University of Edinburgh

Medical Information on Anophthalmia

by Dr Andrew Blaikie for VI Scotland

This document is written with the minimum use of medical terms and jargon. It is impossible to avoid all medical terms but where we have used them we have attempted to explain them as clearly as we can. Although the information is intended to describe most aspects of the condition each child is different and there will always be exceptions to the rule. As far as we can determine these pages are true and accurate and have been written in good faith.

What this information is not for

This document is not a substitute for a consultation with a Health Professional and should not to be used as a means of diagnosing a condition.

We hope the information will help you

After reading the information we hope you will:

  • Have a better understanding of the condition
  • Know what tests and treatments are normally available
  • Know when to seek professional advice
  • Be able to discuss the condition in a more informed way
  • Make the most of consultations with carers, teachers and health professionals
  • Be reassured and more able to cope

Due to staffing limitations we are not able to offer telephone or email advice to parents of children.

Medical Information on Anophthalmia

What we see is made in the brain from signals given to it by the eyes. What we see is in fact made in the brain. The brain makes sight from signals given to it by the eyes.

What is the normal structure of the eye?

The eye is made of three parts.

  • A light focussing bit at the front (cornea and lens).
  • A light sensitive film at the back of the eye (retina).
  • A large collection of communication wires to the brain (optic nerve).

A curved window called the cornea first focuses the light. The light then passes through a hole called the pupil. A circle of muscle called the iris surrounds the pupil. The iris is the coloured part of the eye. The light is then focused onto the back of the eye by a lens. Tiny light sensitive patches (photoreceptors) cover the back of the eye. These photoreceptors collect information about the visual world. The covering of photoreceptors at the back of the eye forms a thin film known as the retina. Each photoreceptor sends its signals down very fine wires to the brain. The wires joining each eye to the brain are called the optic nerves. The information then travels to many different special 'vision' parts of the brain. All parts of the brain and eye need to be present and working for us to see normally.

What is Anophthalmia?

Very rarely when a baby is growing in the womb an eye (ophthalmia) may not grow to its full size. It may instead be smaller (micro) than it should be. This is known as Microphthalmia. Very rarely an eye may not grow at all. This is known as Anophthalmia. Usually both eyes are affected.
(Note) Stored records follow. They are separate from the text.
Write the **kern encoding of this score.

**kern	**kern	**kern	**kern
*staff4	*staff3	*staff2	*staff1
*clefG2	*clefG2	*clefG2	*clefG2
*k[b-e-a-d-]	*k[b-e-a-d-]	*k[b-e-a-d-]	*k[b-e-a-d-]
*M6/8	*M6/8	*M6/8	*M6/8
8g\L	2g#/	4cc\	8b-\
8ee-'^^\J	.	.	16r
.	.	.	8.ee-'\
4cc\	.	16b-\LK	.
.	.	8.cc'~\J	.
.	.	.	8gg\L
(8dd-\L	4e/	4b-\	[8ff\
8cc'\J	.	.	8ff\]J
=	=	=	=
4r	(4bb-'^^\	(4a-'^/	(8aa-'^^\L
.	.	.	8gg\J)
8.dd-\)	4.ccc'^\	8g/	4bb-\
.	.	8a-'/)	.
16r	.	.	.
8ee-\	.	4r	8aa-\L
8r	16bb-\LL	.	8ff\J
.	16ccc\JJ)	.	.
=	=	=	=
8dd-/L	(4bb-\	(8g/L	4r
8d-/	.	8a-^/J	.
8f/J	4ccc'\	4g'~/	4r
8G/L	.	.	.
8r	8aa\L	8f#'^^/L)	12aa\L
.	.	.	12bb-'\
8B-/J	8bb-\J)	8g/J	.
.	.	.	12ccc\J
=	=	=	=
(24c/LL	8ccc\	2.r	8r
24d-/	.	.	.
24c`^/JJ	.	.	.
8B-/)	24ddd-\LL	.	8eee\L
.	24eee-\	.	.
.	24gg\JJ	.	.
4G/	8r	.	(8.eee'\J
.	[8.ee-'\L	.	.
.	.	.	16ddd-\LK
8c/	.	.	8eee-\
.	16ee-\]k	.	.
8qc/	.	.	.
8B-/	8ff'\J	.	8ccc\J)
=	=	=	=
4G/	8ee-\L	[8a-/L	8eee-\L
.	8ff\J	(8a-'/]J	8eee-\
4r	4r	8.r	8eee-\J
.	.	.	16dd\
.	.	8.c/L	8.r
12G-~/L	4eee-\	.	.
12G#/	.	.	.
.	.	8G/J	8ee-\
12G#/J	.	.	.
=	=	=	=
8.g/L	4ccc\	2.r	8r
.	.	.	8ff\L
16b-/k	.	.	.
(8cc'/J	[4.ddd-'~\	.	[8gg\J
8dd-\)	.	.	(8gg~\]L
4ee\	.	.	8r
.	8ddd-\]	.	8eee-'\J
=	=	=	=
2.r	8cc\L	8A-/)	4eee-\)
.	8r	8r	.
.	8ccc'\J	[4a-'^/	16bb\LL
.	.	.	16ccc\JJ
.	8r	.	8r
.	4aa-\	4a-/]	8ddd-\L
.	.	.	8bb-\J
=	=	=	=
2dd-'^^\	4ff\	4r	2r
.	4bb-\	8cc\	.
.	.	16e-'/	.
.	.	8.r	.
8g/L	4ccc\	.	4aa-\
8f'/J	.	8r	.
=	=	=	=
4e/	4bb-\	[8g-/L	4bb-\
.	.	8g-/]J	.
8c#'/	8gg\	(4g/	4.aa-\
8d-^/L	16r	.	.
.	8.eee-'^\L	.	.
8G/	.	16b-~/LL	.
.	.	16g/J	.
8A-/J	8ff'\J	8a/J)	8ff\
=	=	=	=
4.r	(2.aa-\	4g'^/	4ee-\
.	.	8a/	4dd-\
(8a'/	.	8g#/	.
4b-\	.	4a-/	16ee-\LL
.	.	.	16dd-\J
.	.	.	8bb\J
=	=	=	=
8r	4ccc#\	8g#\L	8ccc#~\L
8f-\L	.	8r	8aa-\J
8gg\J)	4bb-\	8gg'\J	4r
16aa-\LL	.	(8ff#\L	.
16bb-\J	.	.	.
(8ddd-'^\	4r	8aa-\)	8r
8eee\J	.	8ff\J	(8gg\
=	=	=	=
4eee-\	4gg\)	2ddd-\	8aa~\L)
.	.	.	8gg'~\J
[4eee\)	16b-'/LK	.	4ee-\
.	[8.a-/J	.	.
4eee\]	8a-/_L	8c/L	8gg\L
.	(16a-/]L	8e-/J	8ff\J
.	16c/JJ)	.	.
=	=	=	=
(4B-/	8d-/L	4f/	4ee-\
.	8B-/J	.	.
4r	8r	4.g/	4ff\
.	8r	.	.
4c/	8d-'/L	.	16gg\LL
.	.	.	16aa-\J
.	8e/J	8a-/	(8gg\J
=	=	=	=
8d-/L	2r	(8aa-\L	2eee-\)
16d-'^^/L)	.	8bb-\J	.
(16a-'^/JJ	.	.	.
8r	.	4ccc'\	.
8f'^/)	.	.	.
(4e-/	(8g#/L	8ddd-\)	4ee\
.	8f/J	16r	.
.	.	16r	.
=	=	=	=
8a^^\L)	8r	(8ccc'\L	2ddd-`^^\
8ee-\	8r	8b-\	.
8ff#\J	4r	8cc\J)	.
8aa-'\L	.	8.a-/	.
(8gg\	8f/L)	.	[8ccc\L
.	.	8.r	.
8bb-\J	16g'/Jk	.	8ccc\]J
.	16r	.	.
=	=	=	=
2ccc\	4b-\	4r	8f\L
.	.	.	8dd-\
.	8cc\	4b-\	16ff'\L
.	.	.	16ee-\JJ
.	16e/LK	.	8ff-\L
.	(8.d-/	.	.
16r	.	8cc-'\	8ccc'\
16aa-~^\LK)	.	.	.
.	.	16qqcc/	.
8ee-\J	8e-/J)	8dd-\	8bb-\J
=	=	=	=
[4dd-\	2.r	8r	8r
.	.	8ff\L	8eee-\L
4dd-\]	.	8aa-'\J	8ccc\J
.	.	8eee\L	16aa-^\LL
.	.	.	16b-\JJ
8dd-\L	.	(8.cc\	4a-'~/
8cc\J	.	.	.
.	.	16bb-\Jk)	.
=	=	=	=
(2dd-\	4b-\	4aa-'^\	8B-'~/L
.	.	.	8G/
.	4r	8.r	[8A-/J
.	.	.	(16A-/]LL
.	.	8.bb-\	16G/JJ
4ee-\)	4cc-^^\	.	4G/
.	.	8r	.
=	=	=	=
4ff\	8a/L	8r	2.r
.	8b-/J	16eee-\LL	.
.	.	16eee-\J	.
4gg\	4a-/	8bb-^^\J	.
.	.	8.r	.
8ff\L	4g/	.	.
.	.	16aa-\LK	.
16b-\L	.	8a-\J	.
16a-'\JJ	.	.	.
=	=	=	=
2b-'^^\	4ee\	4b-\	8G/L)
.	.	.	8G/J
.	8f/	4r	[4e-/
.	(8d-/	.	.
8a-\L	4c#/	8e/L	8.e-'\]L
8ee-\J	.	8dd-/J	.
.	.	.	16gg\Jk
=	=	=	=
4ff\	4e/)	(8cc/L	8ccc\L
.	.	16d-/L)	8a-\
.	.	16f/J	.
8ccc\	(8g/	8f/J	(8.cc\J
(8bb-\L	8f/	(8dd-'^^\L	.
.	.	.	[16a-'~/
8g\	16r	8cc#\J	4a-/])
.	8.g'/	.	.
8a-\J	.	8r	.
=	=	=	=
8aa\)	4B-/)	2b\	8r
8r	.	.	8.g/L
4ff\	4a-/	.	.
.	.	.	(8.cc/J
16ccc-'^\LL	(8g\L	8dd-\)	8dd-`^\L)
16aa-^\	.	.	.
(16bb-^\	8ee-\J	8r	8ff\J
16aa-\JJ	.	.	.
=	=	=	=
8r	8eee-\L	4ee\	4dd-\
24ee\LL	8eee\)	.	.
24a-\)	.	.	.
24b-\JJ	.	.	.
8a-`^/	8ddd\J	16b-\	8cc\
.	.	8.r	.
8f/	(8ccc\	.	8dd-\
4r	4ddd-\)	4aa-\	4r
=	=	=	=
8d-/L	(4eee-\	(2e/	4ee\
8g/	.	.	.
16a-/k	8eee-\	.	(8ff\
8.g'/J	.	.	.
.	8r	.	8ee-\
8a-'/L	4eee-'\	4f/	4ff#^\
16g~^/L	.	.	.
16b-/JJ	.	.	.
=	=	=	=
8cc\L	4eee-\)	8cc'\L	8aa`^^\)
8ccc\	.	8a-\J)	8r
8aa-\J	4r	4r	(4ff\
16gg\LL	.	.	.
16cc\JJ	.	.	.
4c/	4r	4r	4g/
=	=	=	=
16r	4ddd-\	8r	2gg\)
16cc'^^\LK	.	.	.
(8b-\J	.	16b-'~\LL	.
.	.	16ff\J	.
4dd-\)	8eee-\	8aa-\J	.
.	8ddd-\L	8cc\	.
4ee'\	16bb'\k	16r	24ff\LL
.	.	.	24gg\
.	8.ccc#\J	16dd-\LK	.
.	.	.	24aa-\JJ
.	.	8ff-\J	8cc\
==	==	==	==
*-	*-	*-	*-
What is the cause of Anophthalmia?

Most cases of Anophthalmia occur by chance.

There is no good evidence that Anophthalmia is caused by prescription, recreational drugs or chemicals.

What is the chance of the same parents having another child with Anophthalmia?

There is an increased chance of the same parents having another child with Anophthalmia. Experts suggest that on average there is about a 1 in 8 chance. This can be as high as 1 in 4, especially if the parents are originally from a certain part of the world, such as the Middle East.

How does Anophthalmia affect a child's vision?

If both eyes have almost completely failed to grow properly then the child will have severely reduced vision. The child may only see bright lights and large shapes. Some children will be blind and not even see bright light.

Are there any conditions associated with Anophthalmia?

If only one eye appears to be affected it is important to have the other eye examined. Sometimes the other eye is slightly smaller than normal. This can lead to problems with:

  • Raised pressure in the eye (glaucoma)
  • A cloudy lens (cataract)
  • Poor vision because the retina is not working properly

Occasionally when the baby is in the womb parts of the face and mouth do not grow correctly. The most common problem is cleft palate where the nose or lips do not form properly.

Learning difficulties can sometimes also occur along with Anophthalmia.

What can be done to help?

Very rarely even though there does not appear to be an eye present small parts of the eye can still have grown. The small parts of the eye that are present even if they are under the skin can help the child see bright lights and shapes. Special tests and careful observation of the child's behaviour can help tell if some vision is present.

Growth abnormalities of the face and lip such as cleft palate can be corrected surgically.

Prosthetic (artificial) implants can be placed in the bony orbital cavity. This can help the face grow normally and symmetrically.

If other problems develop in the other eye, such as cataract or glaucoma, an ophthalmologist can usually offer treatment to help.

It is important that the parents seek genetic counselling.

How can parents, family, friends and teachers make a difference?

Children with Anophthalmia and poor vision need early and specialist care from the local visual impairment support team.

Even if a child has very poor vision many useful and practical things can be done to improve the ability of the child to get around, interact with other children and learn.

Who wrote these documents?

These pages are the consensus of opinion of many different people. They include parents of visually impaired children, visually impaired children themselves, Community Paediatricians, Ophthalmologists, Educationalists and Psychologists.

The main author and person responsible for their content is Dr Andrew Blaikie who was an Ophthalmology Research Fellow with Visual Impairment Scotland and is a member of the Royal College of Ophthalmologists.